Final answer:
To cancel out the z-component of the electric field at the origin generated by point charges at (3m, -2m, -9m) and (6m, -5m, 1m), calculate the z-components of their fields at the origin and determine the necessary magnitude of a third charge at (0,0,3m) to produce an equal but opposite z-component.
Step-by-step explanation:
To determine the charge that would create an electric field at the origin with no net z component, one must consider the effects of the other two charges already placed in the space. The existing point charges of 1μC at (3m, -2m, -9m) and -3μC at (6m, -5m, 1m) create electric fields that contribute to the z-component of the electric field at the origin.
We want to place a third charge at (0,0,3m) such that it cancels out the z-component of the net electric field due to the other two charges at the origin. Knowing that the electric field produced by a point charge decreases with the square of the distance, we can use Coulomb's Law to calculate the necessary charge.
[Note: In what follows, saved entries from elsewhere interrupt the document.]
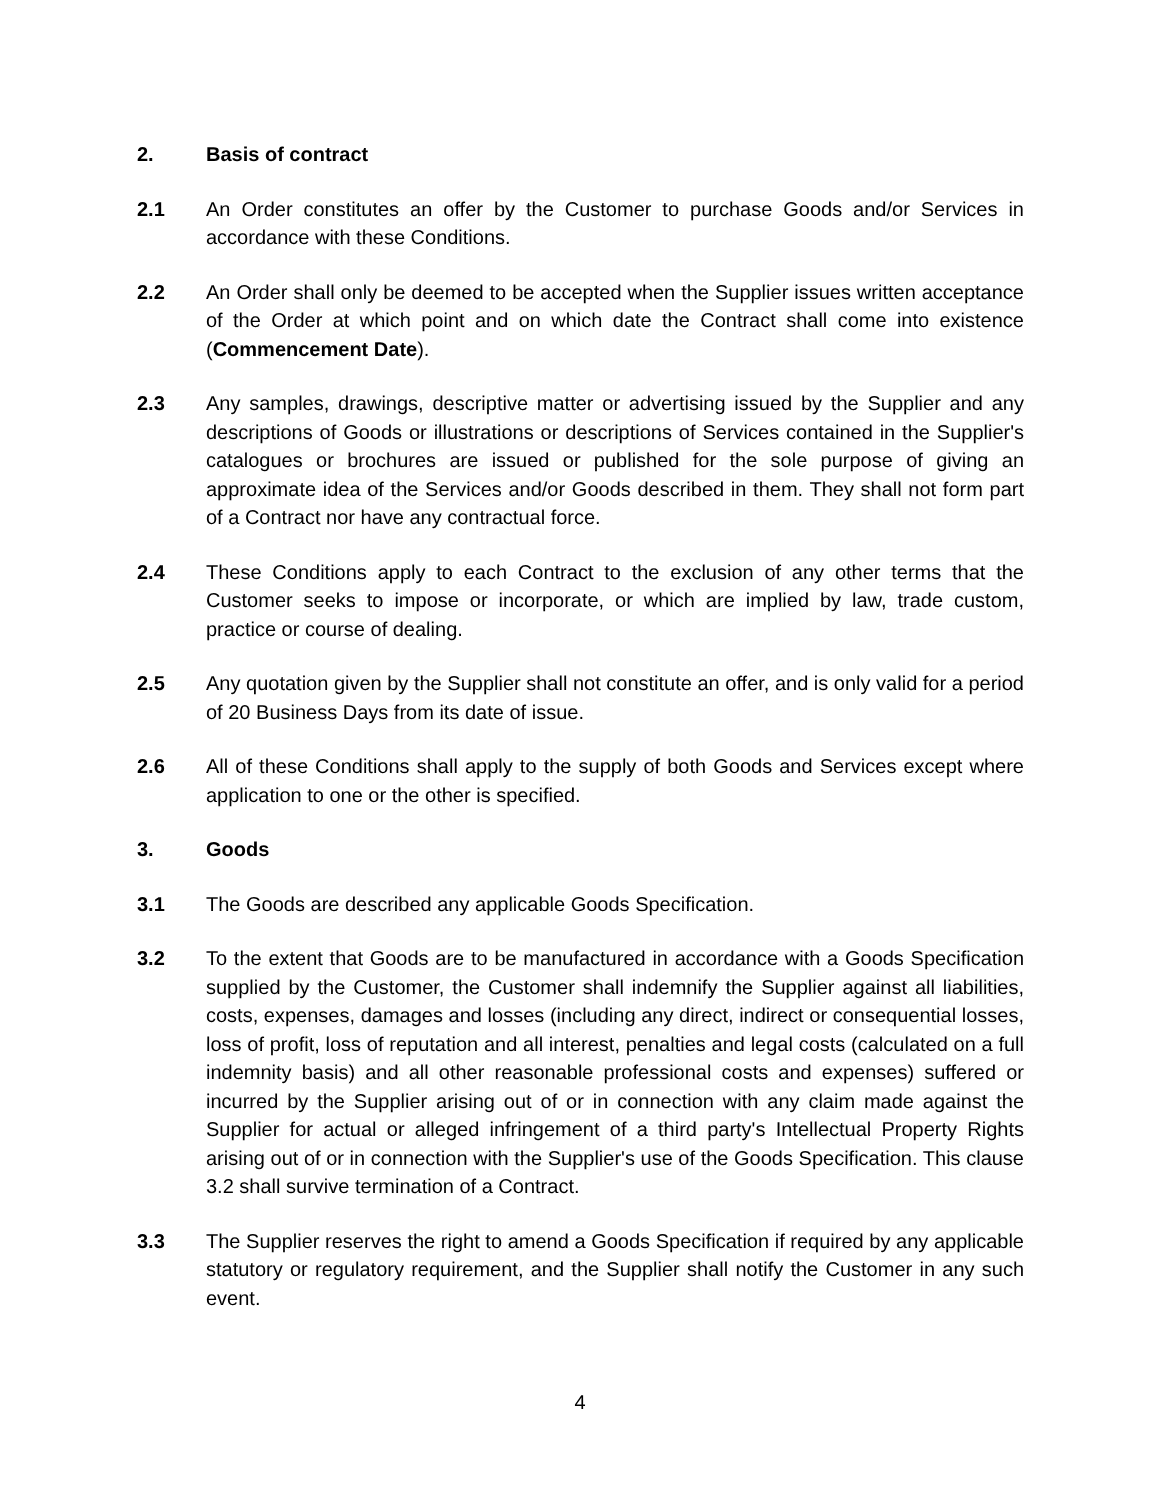2. Basis of contract
2.1 An Order constitutes an offer by the Customer to purchase Goods and/or Services in accordance with these Conditions.
2.2 An Order shall only be deemed to be accepted when the Supplier issues written acceptance of the Order at which point and on which date the Contract shall come into existence (Commencement Date).
2.3 Any samples, drawings, descriptive matter or advertising issued by the Supplier and any descriptions of Goods or illustrations or descriptions of Services contained in the Supplier's catalogues or brochures are issued or published for the sole purpose of giving an approximate idea of the Services and/or Goods described in them. They shall not form part of a Contract nor have any contractual force.
2.4 These Conditions apply to each Contract to the exclusion of any other terms that the Customer seeks to impose or incorporate, or which are implied by law, trade custom, practice or course of dealing.
2.5 Any quotation given by the Supplier shall not constitute an offer, and is only valid for a period of 20 Business Days from its date of issue.
2.6 All of these Conditions shall apply to the supply of both Goods and Services except where application to one or the other is specified.
3. Goods
3.1 The Goods are described any applicable Goods Specification.
3.2 To the extent that Goods are to be manufactured in accordance with a Goods Specification supplied by the Customer, the Customer shall indemnify the Supplier against all liabilities, costs, expenses, damages and losses (including any direct, indirect or consequential losses, loss of profit, loss of reputation and all interest, penalties and legal costs (calculated on a full indemnity basis) and all other reasonable professional costs and expenses) suffered or incurred by the Supplier arising out of or in connection with any claim made against the Supplier for actual or alleged infringement of a third party's Intellectual Property Rights arising out of or in connection with the Supplier's use of the Goods Specification. This clause 3.2 shall survive termination of a Contract.
3.3 The Supplier reserves the right to amend a Goods Specification if required by any applicable statutory or regulatory requirement, and the Supplier shall notify the Customer in any such event.
4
Firstly, compute the z-components of the electric fields from the two existing charges at the origin. Then, knowing the distance and direction from the third charge's position to the origin, find the magnitude of the required charge that would produce an electric field of equal magnitude but in the opposite direction to the sum of the z-components of the electric fields from the existing charges.
This is a complex calculation that involves vector components, the principle of superposition, and may require the use of calculus, depending on the precision required for the calculation.